Er zijn drie punten die ervoor zorgen dat die kloof tussen weten en doen vandaag wijd verspreid blijft in onze bedrijven, onze politieke partijen, onze regeringen, etc. Ten eerste is er vaak een safety gap. Het is vaak onvoldoende psychologisch veilig om je kwetsbaar op te stellen en zo het echte gesprek te hebben, het gesprek over datgene wat er echt onder het wateroppervlak speelt. Teamleren wordt dan een oppervlakkig toneelstukje dat toch nooit over de essentie gaat.
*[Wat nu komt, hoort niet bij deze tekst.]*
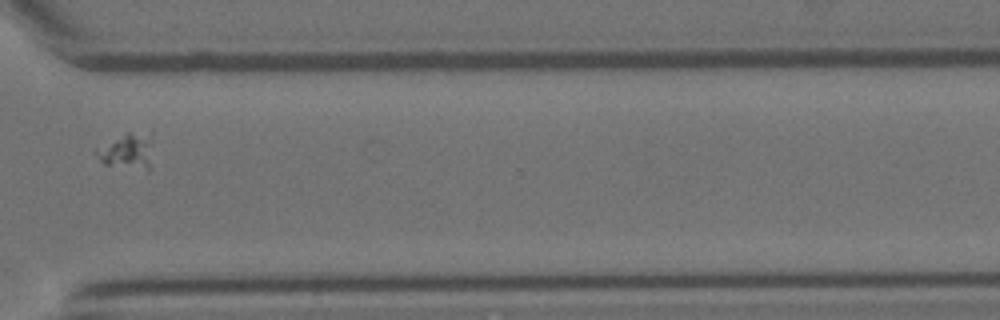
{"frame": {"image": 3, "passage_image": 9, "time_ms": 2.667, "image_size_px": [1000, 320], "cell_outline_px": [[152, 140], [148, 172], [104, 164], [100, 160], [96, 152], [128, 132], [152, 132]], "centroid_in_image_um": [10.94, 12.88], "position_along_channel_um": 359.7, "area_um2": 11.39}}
Ten tweede is er een leadership gap. Er wordt in veel organisaties en teams redelijk wat belang gehecht aan ‘organiseren’: processen, structuren, systemen. De managers, experts en consultants staan in die zin nog heel erg vaak aan het roer. Op zich geen probleem, maar het effect is vaak wel dat we nieuwe structuren voor werken invoeren - zoals Agile, Lean of NWOW, - zonder rekening te houden met bedoeling en cultuur. We negeren dat de kloof tussen positieve intenties en fantastische resultaten uiteindelijk maar door één ding gedicht wordt: gedrag. En dat gedrag niet alleen gestuurd wordt door structuur, maar ook door cultuur. Meer specifiek een feedback- en leercultuur. Maar uiteindelijk gaat het over iets heel concreet en observeerbaars: de som van je gewoonten. Ten derde en ten laatste zijn er nogal wat teams die stoppen met teamleren omdat ze het gevoel krijgen dat het niet gaat over ‘slow down to go faster’, maar wel om ‘slow down to go even slower’. Net zoals kinderen moeten leren leren, moeten teams leren teamleren. Het STEP proces, zoals we dat in ons boek beschrijven, is eerder een filosofie dan een methode. Het is niet iets wat je zomaar kan overpakken en klaar is Kees. Topteams leren dus niet alleen hoe ze beter samenwerken, ze ontwikkelen ook hun eigen formule om beter samen te leren.
Over Bert Peene
Bert Peene werkte jarenlang als kerndocent bij IMAGO Groep, Via Vinci Academy en C-Lion, opleiders voor het onderwijs. Daarnaast voerde hij als zelfstandige opdrachten op het gebied van organisatieontwikkeling uit in profit en non-proft. Tegenwoordig werkt hij als free lance docent en schrijft hij voor diverse bladen over managementliteratuur.